Why is Preventative Maintenance (PM) important?
Much like doing things around your house such as changing your HVAC filters or changing the oil in your car, gear in your facility needs regular maintenance too. By performing PM you are catching issues ahead of time and helping to prevent costly repairs in the future.
PM work scheduling varies depending on type of equipment, age, install date, and past maintenance done. Many times, annual PM work is recommended when possible to go in and check the health of the electrical system. Sometimes this isn’t possible depending on whether the facility has a plant wide or temporary outage. In some larger facilities a top down approach is usually the best way to approach prioritizing PM work on gear. If you were to lose the main distribution gear in your facility, you will likely lose the entire plant, so this is often the best place to start your focus on PM. Sometimes different approaches can be taken by taking down one half of the facility every year and then alternating to the other side the next year.
Some different areas of PM work involve mechanical, electrical, and planning.
Often outages are hard to come by to get everything done that you need. Planning is key here to make sure site walks can be done ahead of time to better understand the scope of work and what steps can be taken. Do we have power available or do we need generators? Are badges and prescreening required? Also, during the site walk equipment will be identified, Lock Out Tag Out (LOTO) procedure will be reviewed, a One-Line should be looked at as well.
A key piece of any PM on gear is just as simple as general cleaning of the gear with some mild soap and water. This will help keep the equipment looking clean and new as well as help to expose any other issues that might be going on such as rust or other mechanical issues.

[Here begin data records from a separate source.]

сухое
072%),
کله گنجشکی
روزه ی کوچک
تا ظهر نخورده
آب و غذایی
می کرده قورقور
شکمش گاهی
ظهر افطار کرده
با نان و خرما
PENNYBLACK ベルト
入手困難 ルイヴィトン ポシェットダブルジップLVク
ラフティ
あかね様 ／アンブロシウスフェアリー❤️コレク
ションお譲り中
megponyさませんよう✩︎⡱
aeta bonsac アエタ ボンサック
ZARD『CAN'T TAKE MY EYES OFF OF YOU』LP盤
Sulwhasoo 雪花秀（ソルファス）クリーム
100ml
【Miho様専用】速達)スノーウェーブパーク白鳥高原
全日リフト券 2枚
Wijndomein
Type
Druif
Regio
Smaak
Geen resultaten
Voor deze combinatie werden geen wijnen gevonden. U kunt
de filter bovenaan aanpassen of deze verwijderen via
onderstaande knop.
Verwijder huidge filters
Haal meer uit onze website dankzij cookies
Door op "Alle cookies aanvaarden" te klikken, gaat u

Safety and PM work go hand in hand.
All PM should include a good LOTO procedure. Most of the time spent doing a PM is in the prep work. Things like ventilation when a generator is used needs to be taken into consideration. Proper PPE like glasses and cut resistant gloves are important as you will be inside of equipment and potentially grabbing sharp objects. Ergonomics are important as well, as most breakers are in excess of 30lbs each.
When doing some PM work on equipment is always best practice to ensure that the company doing the work is using the correct materials to ensure that the gear is serviced correctly.
Equipment age and obsolescence factors into PM work. The older the equipment the higher the chance for failure. Proper upkeep is critical for gear to keep older gear up and running for a long period of time. Obsolescence plans are important for when OEM stop providing the equipment or spares.
The amount of time needed for PM work depends on the scope of work.
Larger line ups or multiple line ups will take longer than smaller ones. Usually a good rule of thumb is a couple of hours per LV Breaker. This includes cleaning, lubricating, and running the breaker through its paces according to manufacturer’s instructions.
PM work is critical because gear is hundreds of thousands of dollars of investments. Without proper PM, the equipment will not age well and can greatly reduce the life expectancy of the equipment.